The particular focus of the Postdoctoral Research Associate on this project will be to develop (hierarchical) methods for task and motion planning, to develop methods for program induction and to connect the two in order to devise novel methods for reinforcement learning of policies that are also amenable to explanation and causal reasoning. Experiments will be carried out in domains including flight mission planning with Unmanned Aerial Vehicles (UAVs). The work in this project is synergistic to other similarly funded projects within our research group. So, if the Research Associate were so inclined, there is the opportunity to collaborate with other researchers who are applying similar methods to a variety of other robotics problems, ranging from laboratory scale mobile manipulation robots such as the PR2 to underwater, ground and aerial robots operating in hazardous environments such as offshore energy installations.

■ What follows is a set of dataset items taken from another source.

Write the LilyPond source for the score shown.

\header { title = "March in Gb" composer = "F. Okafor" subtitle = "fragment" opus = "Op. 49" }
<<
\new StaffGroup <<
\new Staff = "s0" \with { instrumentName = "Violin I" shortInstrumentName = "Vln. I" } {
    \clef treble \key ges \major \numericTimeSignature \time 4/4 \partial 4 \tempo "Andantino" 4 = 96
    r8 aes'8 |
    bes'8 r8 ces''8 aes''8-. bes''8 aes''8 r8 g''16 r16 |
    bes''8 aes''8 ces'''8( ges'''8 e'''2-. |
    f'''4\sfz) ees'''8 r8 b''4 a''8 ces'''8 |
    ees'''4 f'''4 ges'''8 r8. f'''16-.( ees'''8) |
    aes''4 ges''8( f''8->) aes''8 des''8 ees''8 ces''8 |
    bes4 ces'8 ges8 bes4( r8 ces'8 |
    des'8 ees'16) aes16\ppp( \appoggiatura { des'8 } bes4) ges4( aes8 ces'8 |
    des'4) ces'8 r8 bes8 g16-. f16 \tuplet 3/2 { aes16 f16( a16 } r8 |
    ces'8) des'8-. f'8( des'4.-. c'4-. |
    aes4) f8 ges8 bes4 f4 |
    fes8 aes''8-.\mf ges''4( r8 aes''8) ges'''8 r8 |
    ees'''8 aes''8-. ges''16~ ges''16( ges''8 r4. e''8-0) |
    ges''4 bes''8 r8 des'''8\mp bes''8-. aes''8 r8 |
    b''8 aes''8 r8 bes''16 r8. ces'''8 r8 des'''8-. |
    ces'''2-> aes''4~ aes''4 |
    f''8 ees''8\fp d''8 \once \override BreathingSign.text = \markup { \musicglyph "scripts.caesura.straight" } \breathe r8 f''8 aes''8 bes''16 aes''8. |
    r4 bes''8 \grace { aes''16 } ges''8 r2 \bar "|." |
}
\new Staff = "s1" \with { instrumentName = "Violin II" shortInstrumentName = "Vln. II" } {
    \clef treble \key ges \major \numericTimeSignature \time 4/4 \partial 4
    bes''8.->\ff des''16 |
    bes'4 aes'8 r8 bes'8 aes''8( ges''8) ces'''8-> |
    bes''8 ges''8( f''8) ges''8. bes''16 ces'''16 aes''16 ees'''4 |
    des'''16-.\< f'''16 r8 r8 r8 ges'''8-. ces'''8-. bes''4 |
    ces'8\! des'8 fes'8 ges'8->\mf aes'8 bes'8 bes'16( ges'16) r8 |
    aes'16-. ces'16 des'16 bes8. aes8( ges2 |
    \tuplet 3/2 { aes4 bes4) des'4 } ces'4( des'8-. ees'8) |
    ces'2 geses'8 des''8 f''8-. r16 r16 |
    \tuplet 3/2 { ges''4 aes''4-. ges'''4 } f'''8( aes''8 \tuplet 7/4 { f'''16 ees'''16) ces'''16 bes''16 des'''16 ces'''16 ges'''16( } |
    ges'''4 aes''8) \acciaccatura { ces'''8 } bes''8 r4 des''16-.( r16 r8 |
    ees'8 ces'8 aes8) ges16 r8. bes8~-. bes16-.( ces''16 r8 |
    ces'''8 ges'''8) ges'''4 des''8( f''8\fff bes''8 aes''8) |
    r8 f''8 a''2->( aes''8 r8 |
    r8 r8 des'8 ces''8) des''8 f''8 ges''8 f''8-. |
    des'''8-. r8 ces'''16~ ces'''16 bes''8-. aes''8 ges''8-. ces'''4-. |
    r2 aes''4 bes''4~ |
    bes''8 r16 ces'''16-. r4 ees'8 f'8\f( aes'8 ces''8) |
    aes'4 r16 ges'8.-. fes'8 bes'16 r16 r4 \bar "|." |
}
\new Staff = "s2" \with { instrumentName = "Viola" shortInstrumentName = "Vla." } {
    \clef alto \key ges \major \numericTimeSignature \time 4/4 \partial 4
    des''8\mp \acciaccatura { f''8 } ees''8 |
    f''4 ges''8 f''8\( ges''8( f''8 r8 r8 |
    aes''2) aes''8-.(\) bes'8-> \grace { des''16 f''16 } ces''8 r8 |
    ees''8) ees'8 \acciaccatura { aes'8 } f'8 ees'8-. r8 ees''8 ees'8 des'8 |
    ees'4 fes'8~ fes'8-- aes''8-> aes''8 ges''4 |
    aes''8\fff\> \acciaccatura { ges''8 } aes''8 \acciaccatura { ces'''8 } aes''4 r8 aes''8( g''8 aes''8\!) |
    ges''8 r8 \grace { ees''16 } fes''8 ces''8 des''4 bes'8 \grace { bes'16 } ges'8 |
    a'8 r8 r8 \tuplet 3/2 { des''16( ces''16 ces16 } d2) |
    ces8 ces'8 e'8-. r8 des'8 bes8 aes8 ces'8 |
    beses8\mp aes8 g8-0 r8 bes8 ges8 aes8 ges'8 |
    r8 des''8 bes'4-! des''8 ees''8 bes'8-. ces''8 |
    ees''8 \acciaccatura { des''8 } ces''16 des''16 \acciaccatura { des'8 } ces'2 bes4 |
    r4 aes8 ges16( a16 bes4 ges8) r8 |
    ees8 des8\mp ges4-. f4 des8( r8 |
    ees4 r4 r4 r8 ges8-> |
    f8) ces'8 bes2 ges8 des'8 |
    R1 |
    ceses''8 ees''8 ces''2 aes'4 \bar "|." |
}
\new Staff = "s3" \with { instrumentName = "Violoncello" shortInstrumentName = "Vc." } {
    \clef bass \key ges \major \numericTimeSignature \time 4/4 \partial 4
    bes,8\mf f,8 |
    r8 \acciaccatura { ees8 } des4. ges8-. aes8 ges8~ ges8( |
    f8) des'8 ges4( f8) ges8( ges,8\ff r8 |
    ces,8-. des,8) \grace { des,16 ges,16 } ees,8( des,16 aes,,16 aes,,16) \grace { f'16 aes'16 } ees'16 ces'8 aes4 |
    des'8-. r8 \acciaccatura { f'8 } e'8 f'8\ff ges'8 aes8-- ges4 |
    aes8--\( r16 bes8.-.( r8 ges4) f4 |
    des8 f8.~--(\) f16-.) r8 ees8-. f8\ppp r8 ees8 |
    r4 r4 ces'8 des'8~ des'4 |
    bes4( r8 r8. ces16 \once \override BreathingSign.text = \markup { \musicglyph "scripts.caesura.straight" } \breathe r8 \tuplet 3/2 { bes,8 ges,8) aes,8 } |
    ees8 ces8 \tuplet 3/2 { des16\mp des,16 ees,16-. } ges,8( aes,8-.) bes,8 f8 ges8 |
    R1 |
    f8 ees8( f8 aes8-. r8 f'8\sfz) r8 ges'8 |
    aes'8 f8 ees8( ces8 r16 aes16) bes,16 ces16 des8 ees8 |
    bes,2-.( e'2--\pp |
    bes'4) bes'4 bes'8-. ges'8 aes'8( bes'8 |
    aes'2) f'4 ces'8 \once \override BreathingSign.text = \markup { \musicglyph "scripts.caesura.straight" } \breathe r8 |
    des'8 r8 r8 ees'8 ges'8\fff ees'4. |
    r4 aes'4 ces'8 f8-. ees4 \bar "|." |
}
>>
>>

The post is available from 1 December 2017 for 3 years. The closing date for applications is 27 November 2017.
Further details and a link to the online application portal are available at

Interview with RAD student, Daniel Angelov

One of our students, Daniel Angelov, has spent the past few months at Xerox PARC as an intern. He has been doing interesting things associated with the COGLE project I mentioned earlier, part of the DARPA XAI programme.

The folks at PARC have put up this interview on their blog, in which Daniel talks about his work and time there:

http://blogs.parc.com/2017/10/meet-the-parc-intern-daniel-angelov-talks-robots-and-the-future/

Project COGLE, within the DARPA XAI Programme

We have been awarded one of the projects under the DARPA Explainable AI programme, to be kicked off next week. Our project, entitled COGLE (Common Ground Learning and Explanation), will be coordinated by Xerox Palo Alto Research Centre, and I will a PI leading technical efforts on the machine learning side of the architecture.

COGLE will be a highly interactive sense-making system for explaining the learned performance capabilities of an autonomous system and the history that produced that learning. COGLE will be initially developed using an autonomous Unmanned Aircraft System (UAS) test bed that uses reinforcement learning (RL) to improve its performance. COGLE will support user sensemaking of autonomous system decisions, enable users to understand autonomous system strengths and weaknesses, convey an understanding of how the system will behave in the future, and provide ways for the user to improve the UAS’s performance.

To do this, COGLE will:

  1. Provide specific interactions in sensemaking user interfaces that directly support modes of human explanation known to be effective and efficient in human learning and understanding.
  2. Support mapping (grounding) of human conceptualizations onto the RL representations and processes.

This area is becoming one that is increasingly being discussed in the public sphere, in the context of the increasing adoption of AI into daily lives, e.g., see this article in the MIT Technology Review and this one in Nautilus, both referring directly to this DARPA programme. I look forward to contributing to this theme!